On 20 March 2012 14:50, Rick Branson <rbranson@datastax.com> wrote:
> To support a form of DF, I think some tweaking of the replica placement could achieve
this effect quite well. We could introduce a variable into replica placement, which I'm going
to incorrectly call DF for the purposes of illustration. The key range for a node would be
subdivided by DF (1 by default) and this would be used to further distribution replica selection
based on this "subpartition".
>
> Currently, the offset formula works out to be something like this:
>
> offset = replica
>
> For RandomPartitioner, DF placement might look something like:
>
> offset = replica + (token % DF)
>
> Now, I realize replica selection is actually much more complicated than this, but these
formulas are for illustration purposes.
>
> Modifying replica placement & the partitioners to support this seems straightforward,
but I'm unsure of what's required to get it working for ring management operations. On the
surface, it does seem like this could be added without any kind of difficult migration support.
>
> Thoughts?
This solution increases the DF, which has the advantage of providing
some balancing when a node is down temporarily. The reads and writes
it would have served are now distributed around ~DF nodes.
However, it doesn't have any distributed rebuild. In fact, any
distribution mechanism with one token per node cannot have distributed
rebuild. Should a node fail, the next node in the ring has twice the
token range so must have twice the data. This node will limit the
rebuild time  'nodetool removetoken' will have to replicate the data
of the failed node onto this node.
Increasing the distribution factor without speeding up rebuild
increases the failure probability  both for data loss or being unable
to reach required consistency levels. The failure probability is a
tradeoff between rebuild time and distribution factor. Lower rebuild
time helps, and lower distribution factor helps.

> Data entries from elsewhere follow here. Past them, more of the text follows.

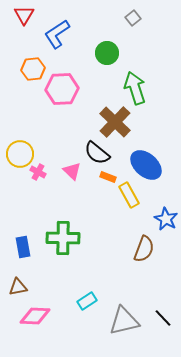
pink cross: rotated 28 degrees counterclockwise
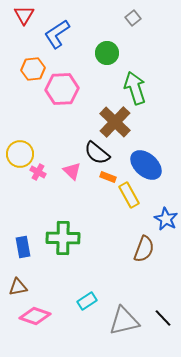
pink diamond: rotated 16 degrees clockwise
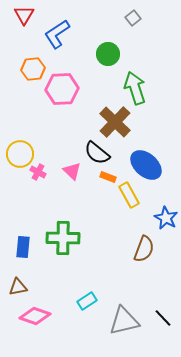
green circle: moved 1 px right, 1 px down
blue star: moved 1 px up
blue rectangle: rotated 15 degrees clockwise
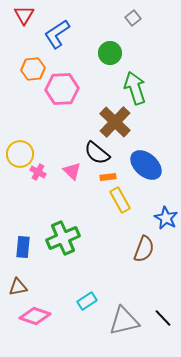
green circle: moved 2 px right, 1 px up
orange rectangle: rotated 28 degrees counterclockwise
yellow rectangle: moved 9 px left, 5 px down
green cross: rotated 24 degrees counterclockwise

Cassandra as it is now has the longest rebuild time and lowest
possible distribution factor. The original vnodes scheme is the other
extreme  shortest rebuild time and largest possible distribution
factor.
It turns out that the rebuild time is more important, so this
decreases failure probability (with some assumptions you can show it
decreases by a factor RF!  I'll spare you the math but can send it if
you're interested).
This scheme has the longest rebuild time and a (tuneable) distribution
factor, but larger than the lowest. That necessarily increases the
failure probability over both Cassandra now and vnode schemes, so I'd
be very careful about choosing it.
Richard.